[[ INPUT, beginning ]]
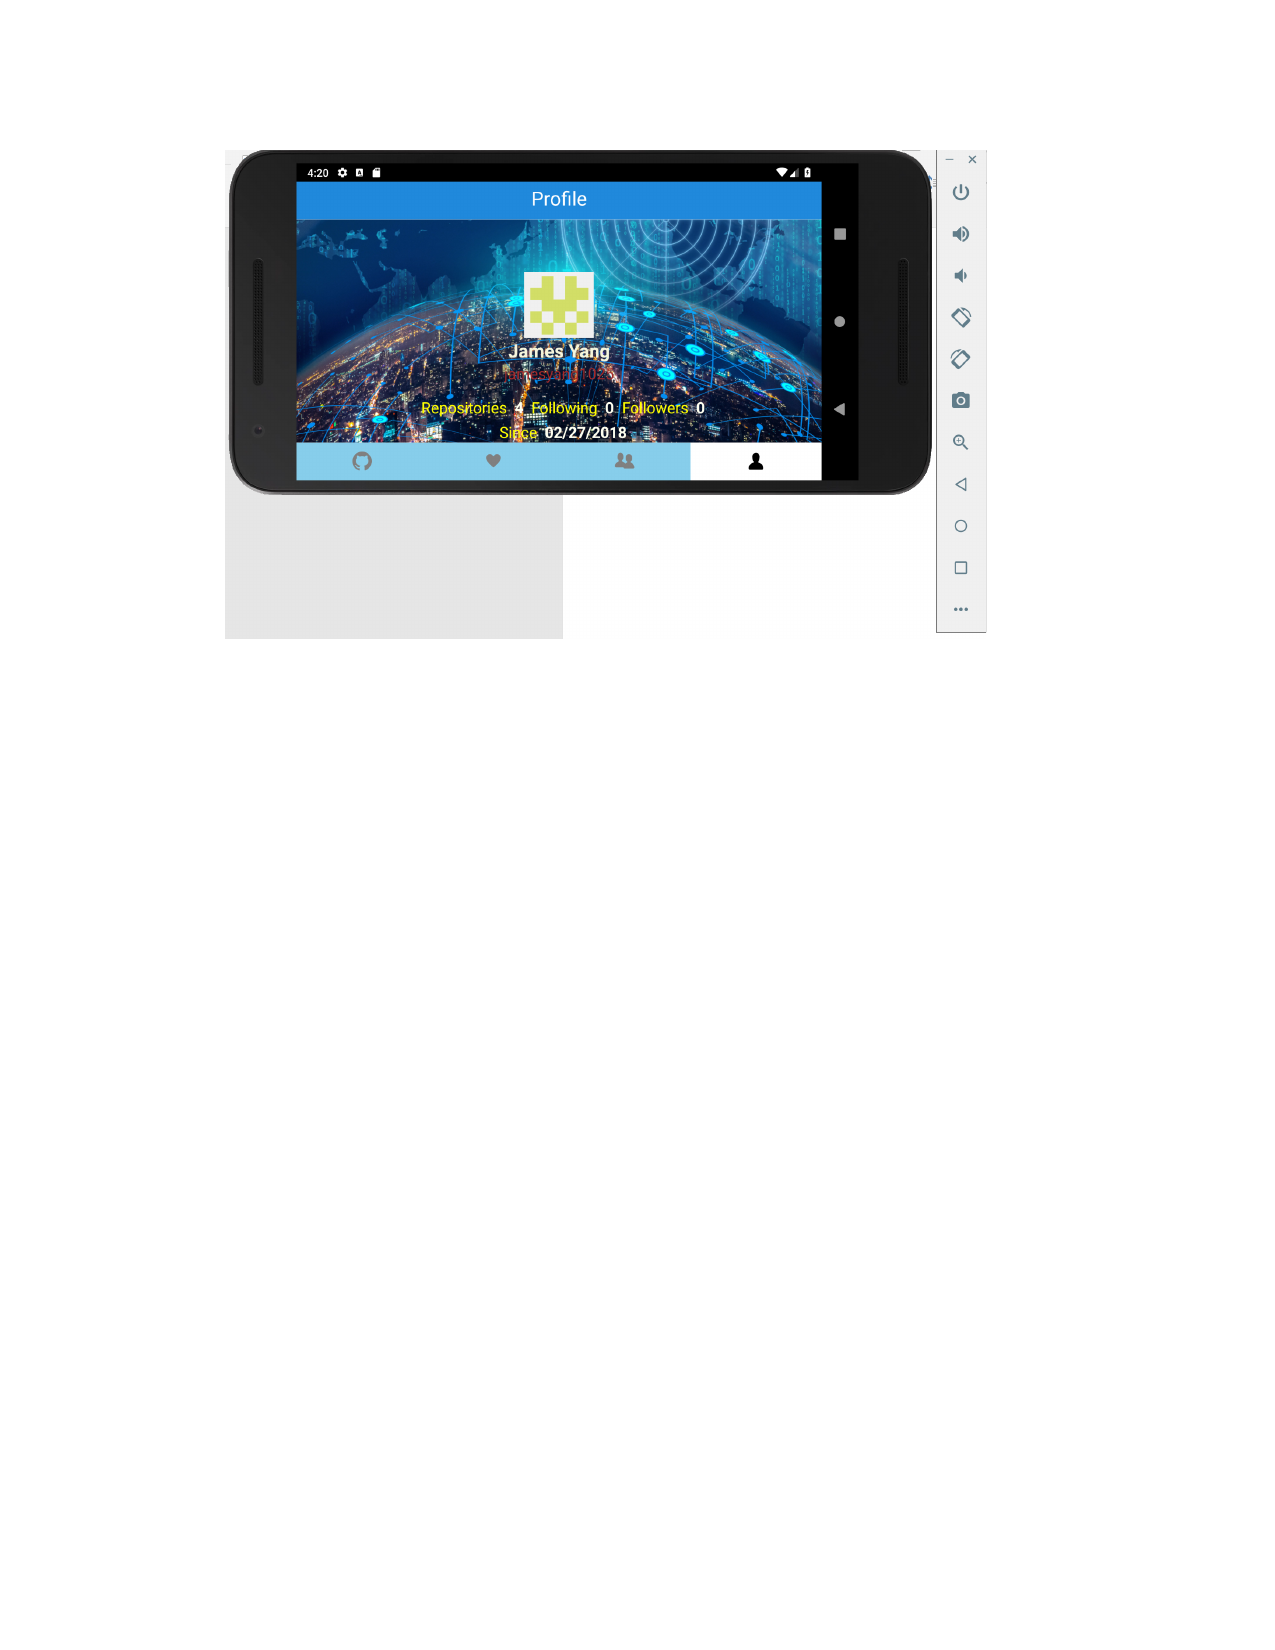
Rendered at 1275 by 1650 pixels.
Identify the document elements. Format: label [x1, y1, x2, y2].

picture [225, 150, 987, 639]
[[ INPUT, end ]]
[[ INPUT, beginning ]]
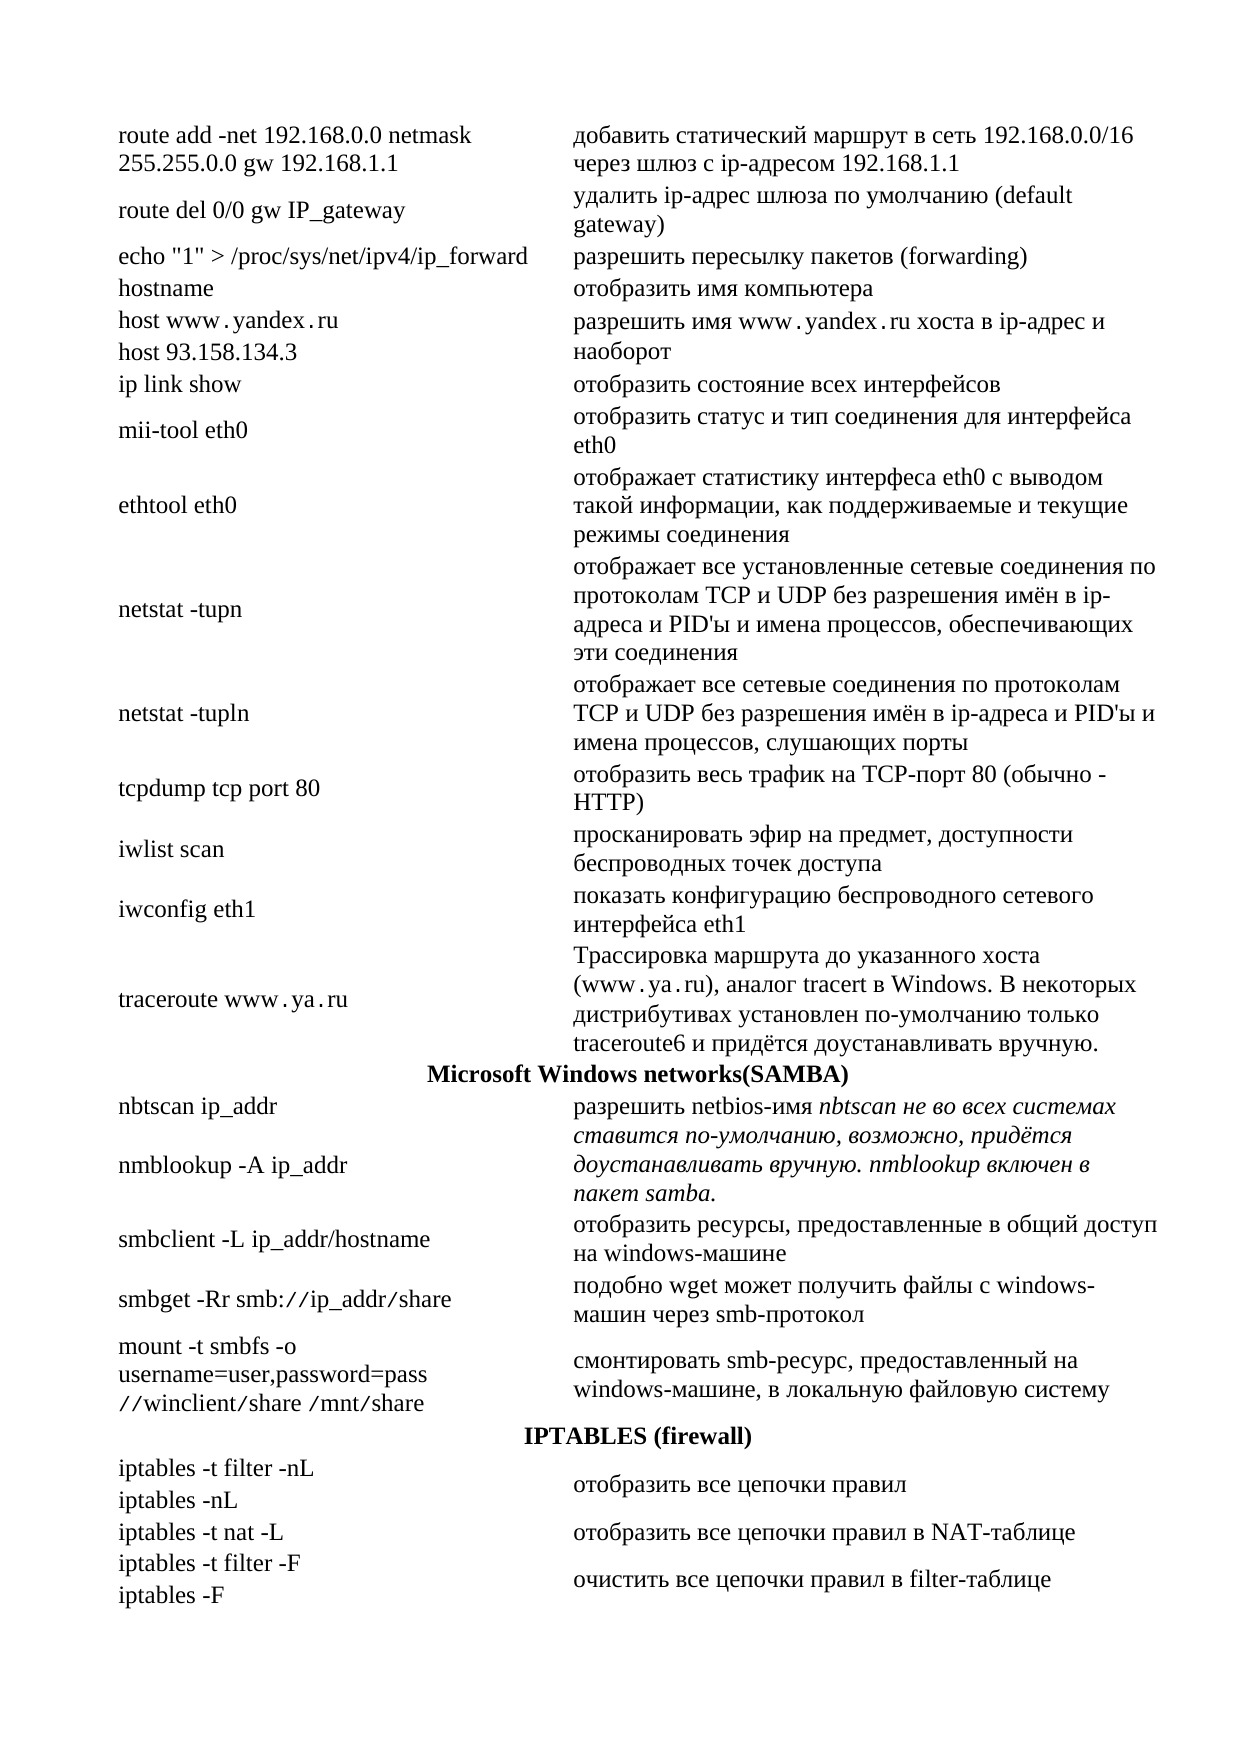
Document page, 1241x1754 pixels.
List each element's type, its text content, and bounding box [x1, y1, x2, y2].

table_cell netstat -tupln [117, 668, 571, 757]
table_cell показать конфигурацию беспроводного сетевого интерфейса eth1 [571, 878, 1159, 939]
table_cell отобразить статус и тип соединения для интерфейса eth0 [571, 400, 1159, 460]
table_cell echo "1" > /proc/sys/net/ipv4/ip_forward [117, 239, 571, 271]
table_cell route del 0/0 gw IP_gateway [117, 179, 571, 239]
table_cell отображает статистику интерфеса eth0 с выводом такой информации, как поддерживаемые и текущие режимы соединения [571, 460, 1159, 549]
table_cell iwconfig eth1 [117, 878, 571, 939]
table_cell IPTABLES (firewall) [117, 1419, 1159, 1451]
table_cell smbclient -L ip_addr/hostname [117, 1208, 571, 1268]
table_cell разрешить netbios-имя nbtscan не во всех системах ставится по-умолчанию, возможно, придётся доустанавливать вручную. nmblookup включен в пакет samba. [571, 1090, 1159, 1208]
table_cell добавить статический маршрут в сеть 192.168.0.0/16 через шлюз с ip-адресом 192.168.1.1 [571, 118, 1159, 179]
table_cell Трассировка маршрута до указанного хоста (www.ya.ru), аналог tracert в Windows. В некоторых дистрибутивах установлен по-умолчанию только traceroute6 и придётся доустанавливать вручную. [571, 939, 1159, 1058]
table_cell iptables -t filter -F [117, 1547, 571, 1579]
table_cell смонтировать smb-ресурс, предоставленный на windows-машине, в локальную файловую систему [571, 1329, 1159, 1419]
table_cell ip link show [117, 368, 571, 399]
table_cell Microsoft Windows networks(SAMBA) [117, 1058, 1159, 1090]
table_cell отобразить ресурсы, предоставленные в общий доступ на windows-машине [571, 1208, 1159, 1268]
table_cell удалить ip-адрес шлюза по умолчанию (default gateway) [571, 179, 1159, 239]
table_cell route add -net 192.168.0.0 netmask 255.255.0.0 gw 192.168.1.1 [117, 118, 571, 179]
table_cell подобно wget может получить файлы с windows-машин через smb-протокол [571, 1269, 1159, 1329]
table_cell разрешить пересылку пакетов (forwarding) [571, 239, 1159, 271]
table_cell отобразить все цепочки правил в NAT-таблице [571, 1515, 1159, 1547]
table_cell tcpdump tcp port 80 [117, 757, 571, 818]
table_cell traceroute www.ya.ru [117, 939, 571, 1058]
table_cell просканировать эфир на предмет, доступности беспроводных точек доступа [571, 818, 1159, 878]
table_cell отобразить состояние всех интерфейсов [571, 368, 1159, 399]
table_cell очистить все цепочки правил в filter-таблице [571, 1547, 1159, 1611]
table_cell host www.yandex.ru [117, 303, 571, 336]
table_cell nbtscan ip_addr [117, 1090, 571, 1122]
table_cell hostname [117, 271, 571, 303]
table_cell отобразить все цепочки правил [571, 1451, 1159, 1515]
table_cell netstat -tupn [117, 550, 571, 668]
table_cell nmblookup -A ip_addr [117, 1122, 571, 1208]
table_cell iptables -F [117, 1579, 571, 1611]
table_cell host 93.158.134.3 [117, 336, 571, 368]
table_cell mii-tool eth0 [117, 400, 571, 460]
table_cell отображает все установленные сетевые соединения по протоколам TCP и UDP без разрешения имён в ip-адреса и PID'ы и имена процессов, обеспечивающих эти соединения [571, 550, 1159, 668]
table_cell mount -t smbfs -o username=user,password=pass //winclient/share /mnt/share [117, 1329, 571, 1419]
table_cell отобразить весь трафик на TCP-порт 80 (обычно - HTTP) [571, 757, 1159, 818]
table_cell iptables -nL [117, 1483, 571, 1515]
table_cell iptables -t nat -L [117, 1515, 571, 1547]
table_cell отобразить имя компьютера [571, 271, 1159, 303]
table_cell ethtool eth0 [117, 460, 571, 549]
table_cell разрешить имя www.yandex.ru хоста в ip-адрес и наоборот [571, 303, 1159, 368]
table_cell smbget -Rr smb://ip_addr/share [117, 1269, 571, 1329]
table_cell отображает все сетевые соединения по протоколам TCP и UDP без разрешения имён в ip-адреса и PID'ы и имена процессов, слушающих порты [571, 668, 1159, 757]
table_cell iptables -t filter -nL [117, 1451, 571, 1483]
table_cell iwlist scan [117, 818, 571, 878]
[[ INPUT, end ]]
* [DIRECTIVE] Which of the lines above hold the word "pixels"? Copy each one.

* [RESULT FOR THIS TASK]
Rendered at 1275 by 1650 pixels.
Document page, 1241x1754 pixels.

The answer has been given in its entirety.